Wheeler dio un paso hacia delante.
– Yo le diré qué es lo que nosotros queremos. Queremos sustituirlo a usted, pero sabemos que el hacerlo nos provocaría retrasos. Así que hemos acordado que si se dedica a sus propios asuntos y deja de entrometerse en los nuestros, aceptaremos que continúe. Nosotros lo contratamos, con un sueldo muy abundante, para lanzar nuestra Biblia al público; no para investigarla. Nuestra Biblia ha sido analizada mil veces por hombres que están capacitados y que saben lo que hacen. Tampoco lo contratamos para que usted hiciera el papel de Abogado del Diablo. Ya hay suficientes De Vroome allá afuera sin que usted los ayude y los conforte. Usted está aquí para una sola cosa: para vender nuestra Biblia. Y a mí me han elegido para recordarle cuál es su verdadera tarea, y más vale que la haga… que se dedique a su trabajo y a nada más.
– Eso es lo que me propongo hacer -dijo Randall llanamente.

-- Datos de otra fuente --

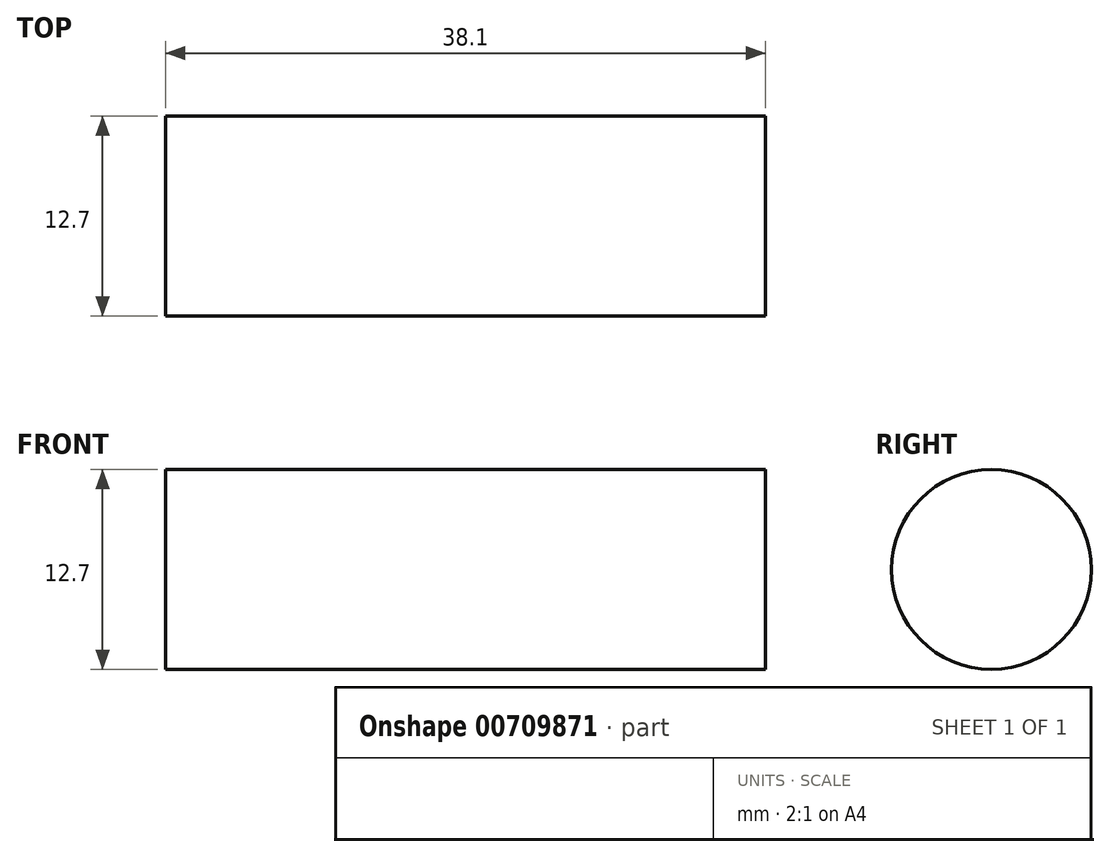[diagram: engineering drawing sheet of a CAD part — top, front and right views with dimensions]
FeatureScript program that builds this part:
annotation { "Feature Type Name" : "Feature", "Feature Type Description" : "" }
export const myFeature = defineFeature(function(context is Context, id is Id, definition is map)
    precondition{}
    {
        {
            var Q0;
            Q0=qCreatedBy(makeId("Right.planeOp"),FACE);
            var sketch = newSketch(context, id + "F0", { "sketchPlane" : qUnion([Q0])});
            skCircle(sketch, "E0", {"center": v(0, 0) * mm, "radius": 6.35 * mm});
            skSolve(sketch);
        }
        {
            var Q0;
            Q0 = qSketchRegion(id + "F0", true);
            extrude(context, id + "F1", {"entities" : qUnion([Q0]), "endBound" : BoundingType.SYMMETRIC, "depth" : 38.1 * mm, "offsetDistance" : 25.4 * mm});
        }
    });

– No me interesan sus intenciones; me interesan los resultados. Lo que necesitamos son hechos. Escúcheme, nosotros sabemos quién trató de destruir el cuarto oscuro de Edlund. Sabemos que fueron algunos de los rufianes de De Vroome…
– ¿De Vroome? ¿Cómo podría él o cualquiera de sus colaboradores meterse en ese lugar?
– Olvídese del cómo y recuerde el quién. Fue De Vroome, y usted tendrá que creernos. Ahora bien, ya no vamos a correr más riesgos con ese radical hijo de puta. Está desesperándose y es capaz de cualquier cosa. Vamos a ganarle la partida. Hemos modificado nuevamente la fecha del anuncio. Lo vamos a hacer cuanto antes. Lo haremos dentro de ocho días, el viernes cinco de julio. He estado con el personal de usted durante una hora, y hemos cambiado la fecha para el palacio real y para el Intelsat. Estamos preparando los telegramas y cables para invitar a la Prensa. Estamos apresurando la redacción de artículos previos al anuncio, para que la Prensa ponga sobre aviso al público acerca de un gran acontecimiento que ocurrirá dentro de una semana, a partir de mañana. Hemos ordenado a Hennig que traiga libros sin encuadernar, tan pronto como los tenga listos, para estos colaboradores. Queremos que el personal de publicidad (y esto también lo incluye a usted) trabaje día y noche, hasta el día del anuncio. Queremos que todas las gacetillas estén listas en el momento en que entremos al palacio real para informar de nuestra Biblia al mundo entero. Escúcheme, Steven, nada debe interferir con su trabajo a partir de este momento.
– Está bien, George.
Wheeler caminó airosamente hacia la puerta de la oficina, la abrió y se giró para ver a Randall.
– Sea lo que fuere lo que anda buscando, Steven, créame, no lo va a encontrar. Porque no existe. Así que deje de perseguir fantasmas y confíe en nosotros.
Wheeler se había marchado.
Y Randall se quedó con sus preguntas y sin respuestas. De repente, algo más había quedado. Un nuevo fantasma.